Definition
The maximum angular displacement, in pitch or roll, that a mechanical gyroscopic instrument can tolerate before its gimbals reach their mechanical stops, causing the gyro rotor to topple. Once the tumble limit is exceeded, the instrument gives unreliable indications until it is re-erected.
Plain English
The point at which an old-style spinning-gyro instrument can no longer keep up with the airplane's movement and its internal mechanism flips over, making the instrument show wrong information until it sorts itself out again.
Context Anchor
Seen in discussions of attitude indicators, turn instruments, and older gyroscopic instruments during unusual-attitude or aerobatic training.
Derivation
From 'tumble,' meaning to fall or spin out of control. The gimbals inside the instrument literally tumble past their stops when the aircraft exceeds the angles the gyro was designed to handle.
Why Pilots Care
Exceeding the limit causes the instrument to display false attitude information, which can lead to loss of control in instrument conditions.
Grounding Statement
Picture the airplane tilting so far that the instrument’s inner mechanism reaches the end of its travel and can no longer keep pointing correctly.
Intuition Check
Tumble limit does not mean the airplane itself has started tumbling.

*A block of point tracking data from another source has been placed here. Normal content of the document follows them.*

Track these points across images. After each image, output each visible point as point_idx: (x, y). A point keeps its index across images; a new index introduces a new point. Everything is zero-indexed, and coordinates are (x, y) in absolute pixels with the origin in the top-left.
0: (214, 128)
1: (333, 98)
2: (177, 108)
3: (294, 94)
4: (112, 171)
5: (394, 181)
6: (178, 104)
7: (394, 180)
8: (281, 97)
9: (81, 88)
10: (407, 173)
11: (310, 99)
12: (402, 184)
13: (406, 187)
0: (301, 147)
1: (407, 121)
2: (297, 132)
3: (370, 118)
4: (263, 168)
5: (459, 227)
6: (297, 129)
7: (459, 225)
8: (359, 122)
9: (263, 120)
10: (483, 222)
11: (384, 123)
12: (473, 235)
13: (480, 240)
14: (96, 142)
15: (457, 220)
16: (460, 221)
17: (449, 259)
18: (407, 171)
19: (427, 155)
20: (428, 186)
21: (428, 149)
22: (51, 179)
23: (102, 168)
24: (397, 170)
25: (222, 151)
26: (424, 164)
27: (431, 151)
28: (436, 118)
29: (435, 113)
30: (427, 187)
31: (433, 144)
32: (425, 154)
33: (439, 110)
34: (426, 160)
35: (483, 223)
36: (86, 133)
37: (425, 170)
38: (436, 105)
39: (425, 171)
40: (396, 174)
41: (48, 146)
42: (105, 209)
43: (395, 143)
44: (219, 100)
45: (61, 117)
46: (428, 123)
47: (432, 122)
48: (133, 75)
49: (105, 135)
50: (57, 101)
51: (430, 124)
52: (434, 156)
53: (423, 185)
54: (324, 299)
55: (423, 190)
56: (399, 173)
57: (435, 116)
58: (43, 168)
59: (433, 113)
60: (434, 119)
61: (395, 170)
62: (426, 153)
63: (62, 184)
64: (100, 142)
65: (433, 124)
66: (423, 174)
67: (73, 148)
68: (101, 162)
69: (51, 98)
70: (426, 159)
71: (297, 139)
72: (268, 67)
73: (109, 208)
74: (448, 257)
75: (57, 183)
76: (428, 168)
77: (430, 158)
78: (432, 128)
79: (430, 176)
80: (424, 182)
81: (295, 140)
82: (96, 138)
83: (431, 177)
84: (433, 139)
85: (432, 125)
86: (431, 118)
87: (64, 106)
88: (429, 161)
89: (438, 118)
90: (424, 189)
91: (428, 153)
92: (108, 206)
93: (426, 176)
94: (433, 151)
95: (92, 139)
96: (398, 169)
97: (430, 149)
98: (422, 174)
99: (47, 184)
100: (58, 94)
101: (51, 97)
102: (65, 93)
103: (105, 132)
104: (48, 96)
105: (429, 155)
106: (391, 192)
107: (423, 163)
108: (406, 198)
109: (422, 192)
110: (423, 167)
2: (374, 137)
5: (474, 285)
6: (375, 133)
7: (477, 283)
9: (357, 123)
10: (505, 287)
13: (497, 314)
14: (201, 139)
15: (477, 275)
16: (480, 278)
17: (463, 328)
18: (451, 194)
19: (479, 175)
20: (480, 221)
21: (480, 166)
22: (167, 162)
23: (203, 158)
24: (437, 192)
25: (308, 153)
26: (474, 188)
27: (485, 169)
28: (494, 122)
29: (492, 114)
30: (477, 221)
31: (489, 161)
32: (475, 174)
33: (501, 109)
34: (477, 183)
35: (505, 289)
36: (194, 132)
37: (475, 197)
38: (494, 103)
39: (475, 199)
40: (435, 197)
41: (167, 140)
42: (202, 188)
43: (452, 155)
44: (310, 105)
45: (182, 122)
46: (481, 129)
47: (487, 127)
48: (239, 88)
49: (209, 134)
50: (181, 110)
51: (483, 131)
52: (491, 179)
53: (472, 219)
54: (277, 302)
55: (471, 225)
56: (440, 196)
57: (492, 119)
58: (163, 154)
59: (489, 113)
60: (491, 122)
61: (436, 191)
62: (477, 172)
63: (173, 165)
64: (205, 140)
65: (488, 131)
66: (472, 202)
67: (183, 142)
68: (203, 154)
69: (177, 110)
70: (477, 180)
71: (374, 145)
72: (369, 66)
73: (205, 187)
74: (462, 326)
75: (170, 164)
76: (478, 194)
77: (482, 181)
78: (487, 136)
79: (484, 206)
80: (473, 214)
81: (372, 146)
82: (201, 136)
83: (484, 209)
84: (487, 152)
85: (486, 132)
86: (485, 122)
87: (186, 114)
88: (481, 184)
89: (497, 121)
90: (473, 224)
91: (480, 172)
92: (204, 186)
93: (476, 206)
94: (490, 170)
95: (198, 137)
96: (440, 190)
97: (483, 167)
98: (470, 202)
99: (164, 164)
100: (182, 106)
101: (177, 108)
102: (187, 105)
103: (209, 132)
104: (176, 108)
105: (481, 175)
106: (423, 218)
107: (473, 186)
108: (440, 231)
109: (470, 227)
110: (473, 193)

It means the instrument’s internal gyro has reached the angle where it may lose its normal reference.
Example Sentence 1
Older attitude indicators have a tumble limit of about 60 degrees of pitch or 100 degrees of roll, beyond which they must be re-erected before they will read accurately.
Example Sentence 2
Before entering cloud, the pilot confirmed the tumble limits of the installed gyros.